PRICE Documentation: Problem Analysis

Overview

Paired-Read Iterative Contig Extension. PRICE executes a number of assembly "cycles", each of which has three steps:

mapping of paired-end reads to the edges of existing contigs;
assembling the overhanging pairs of mapped reads for each contig edge (contig-edge assemblies);
performing a meta-assembly of all existing contigs whose aim is to remove redundancy.

Step 1: Paired-end read mapping

Paired-end reads are provided as file pairs by the -fp and -fpp commands. The two files must be of equal length, and the Nth sequence in the first file is taken to be the paired-end of the Nth sequence of the second file. The reads are assumed to be from opposite strands of their template molecule and facing one another 5p->3p. This is the format of Illumina's s_X_1_sequence.txt and s_X_2_sequence.txt files. Fasta or fastq (_sequence.txt) files are accepted. An additional arg describes the sizes of the amplicons (distance from the 5p edge of one read to the 5p edge on the opposite strand of its paired end). It defines an acceptable distance from the contig edge. Go with the average amplicon size or a standard deviation or two above that.

	\|-----size-------\|
5p	---->.............
	.............<----	5p

Each pair of files can have a % identity required for mapping to contigs separately specified. This is useful if you are mixing datasets from different runs where the quality of the data from those runs is very different. For now, this is provided using -fpp instead of -fp.

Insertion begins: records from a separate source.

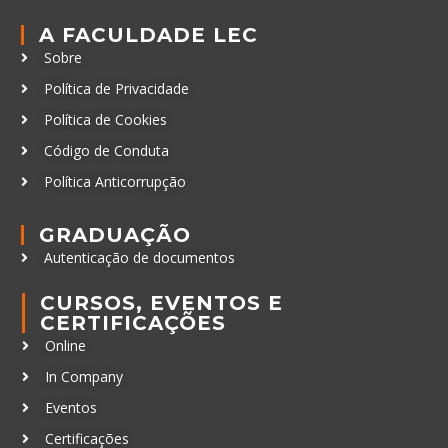
A FACULDADE LEC
Sobre
Política de Privacidade
Política de Cookies
Código de Conduta
Política Anticorrupção
GRADUAÇÃO
Autenticação de documentos
CURSOS, EVENTOS E
CERTIFICAÇÕES
Online
In Company
Eventos
Certificações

Step 2: Contig-edge assemblies

Overhanging reads are assembled. These are reads whose paired-ends mapped to a contig, but they themselves did not map to any existing contig. Since they are supposed to extend the contig, that contig itself is also included in the mini-assembly. If a paired-end maps to another contig in the dataset, then that contig is included in the mini-assembly instead of the read. This is how contigs from neighboring parts of a genome are brought together. The amount of sequence identity required to collapse two sequences into one contig is scaled to the number of sequences in any given mini-assembly. There are currently arbitrary default values, but they can also be user-adjusted at the command line. If you don't like the way your assembly looks, these are the first things to tweak:

General assembly parameters

Preperty description	Command-line args (see usage description)
Minimum alignment overlap	-mol, -tol
Minimum alignment % identity	-mpi, -tpi

Initial contigs

At the beginning of the assembly, there are no contigs to be extended, so some must be provided. Generally, I use a small subset of the input reads. If you have other, non-paired-end data (like 454 sequence), that is also good, and the longer the initial sequences are relative to the short read lengths, the faster the assembly will get going. Note that the job size can be controlled by adding initial contigs incrementally rather than all at once.

You can also input fasta-formatted contigs from previous assemblies. But beware: they will be treated as individual reads unless you use the last arg of -icf/-picf to specify a higher read count. At the end of each cycle, "contigs" whose max score count is only 1 are interpreted as leftover individual reads and they are removed. This is appropriate when they were just single reads, but is inappropriate when previously-assembled contigs are being used. In that case, provide a number >1 so that the contigs aren't lost. But making the value too high will make it hard for them to be modified in light of conflicting sequence data. Recommended: ~2-5.

Command-line args (see usage description): -icf, -picf.

Step 3: Meta-assembly

This step is only in place to remove redundancy, not to put together contigs with small amounts of overlap. Requirements are still scaled with the number of input sequences just like in the case of the mini-assemblies, but this is for the sake of computational efficiency. Setting the requirements for collapse too high will prevent truly redundant contigs from collapsing, while setting the requirements too low could allow sequences deriving from distinct genomic regions or distinct metagenomic components to collapse into a consensus sequence.

Command-line args (see usage description): -MPI, -TPI.